L’olocausto di Hiroshima e Nagasaki sembrava poter cambiare il corso della storia in modo irreversibile. Le bombe all’uranio e al plutonio avevano procurato una carneficina di massa per avvelenamento da radiazioni. Il presidente Truman disse che in tal modo si era posto fine alla guerra impedendo altri spargimenti di sangue. L’immorale uccisione civile su larga scala non fu considerata crimine di guerra e nessuno fu condannato. Il peso morale dell’azione statunitense è stato a lungo oggetto di dibattiti. La bomba atomica continua ad essere costruita e rappresenta ancora oggi una minaccia possibile per l’umanità.
Trasmettere la memoria della storia non è una cosa facile, le nuove generazioni posseggono una memoria oggettiva ma difettano spesso di una memoria soggettiva, di uno spirito critico che la velocità dello sviluppo tecnologico può minare alla radice. L’informazione costante e intelligente dovrebbe avere la funzione di legare sempre il presente al passato, stimolare la consequenzialità degli avvenimenti, la funzione del linguaggio, il rapporto tra causa ed effetto, la conoscenza. Assistiamo spesso ad una informazione “ad effetto” che tende a stupire, affascinare, incurante delle possibili falsità di quanto afferma, alle dipendenze del politico di turno. Una informazione veramente libera, condotta da persone intelligenti e preparate, sarebbe la caratteristica fondamentale di un popolo veramente civile.

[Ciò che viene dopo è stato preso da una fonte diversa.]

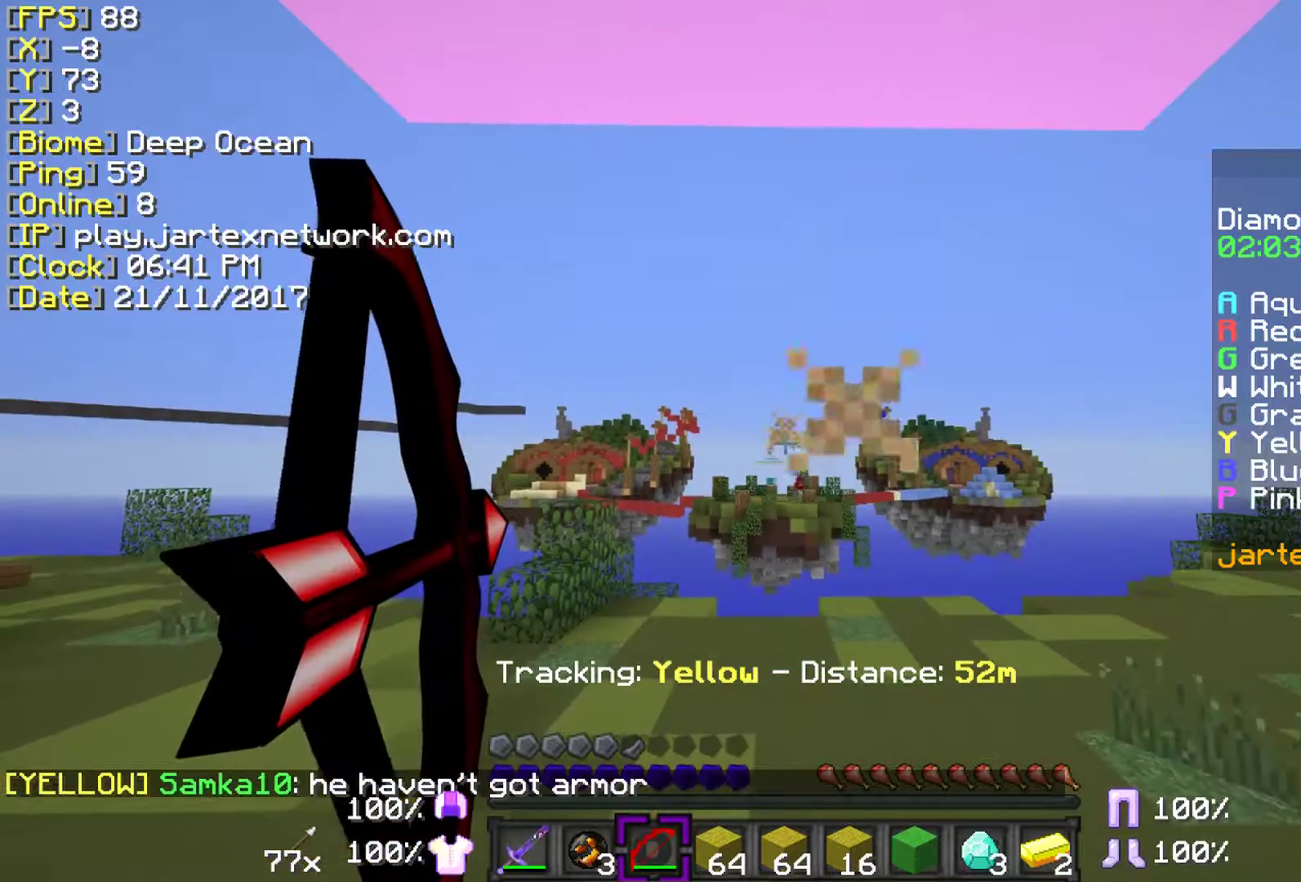
{"keys": [], "mouse": ["right"], "events": []}
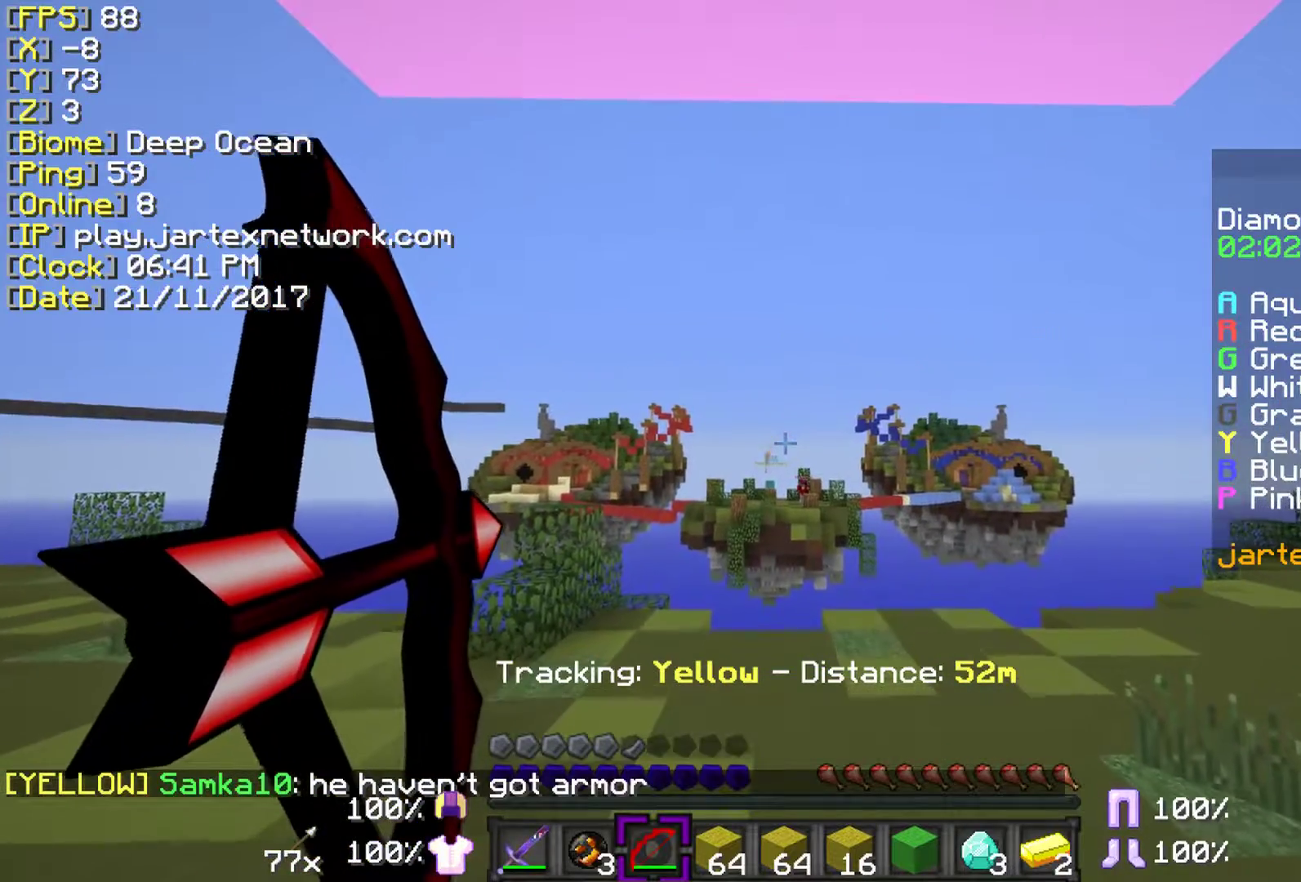
{"keys": [], "mouse": [], "events": [[483, "mouse_right", "up"]]}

L’Arendt nel suo libro citava il coraggio e la capacità di chi si opponeva alle imposizioni inaccettabili della Germania. In molte Università della Danimarca si tenevano lezioni obbligatorie per educare i giovani alla non violenza e alla resistenza passiva anche quando l’avversario era violento e disponeva di mezzi infinitamente superiori. In Norvegia, quando Eichmann ordinò la deportazione degli ebrei ad Auschwitz, molti uomini si dimisero dalle cariche che occupavano al governo. In Svezia la cittadinanza offriva asilo ai perseguitati. In Italia il generale Roatta dichiarò che consegnare gli ebrei era incompatibile con l’onore dell’esercito italiano. Tali gesti, scrive Hannah Arendt, furono il prodotto di una spontanea umanità di un popolo di antica civiltà, non il risultato di una profonda sensibilità politica, di una innata comprensione dei doveri e delle responsabilità di una nazione indipendente come la Danimarca. Ma emotività e spontaneità non bastano. L’antica civiltà del popolo italiano, spesso conservata nei libri di storia, è come un antico gioiello esposto in una teca con il quale ci si adorna nei giorni di festa, quando si canta l’inno nazionale con la mano sul petto, magari in uno stadio prima di una partita. Ma la si dimentica subito dopo. La civiltà si manifesta nelle azioni quotidiane, nella buona educazione, nel rispetto delle altrui opinioni, nel linguaggio, nella responsabilità di chi fa politica, cultura e informazione, nel senso di umanità verso l’altro e verso se stesso, nello sguardo costante verso il futuro e il passato. La memoria della nostra antica civiltà presuppone un pensiero costante da coltivare lasciando spazio al dubbio e a nuove circostanze.
Da quando il passato non proietta più la sua luce sul futuro, la mente dell’uomo è costretta a vagare nelle tenebre.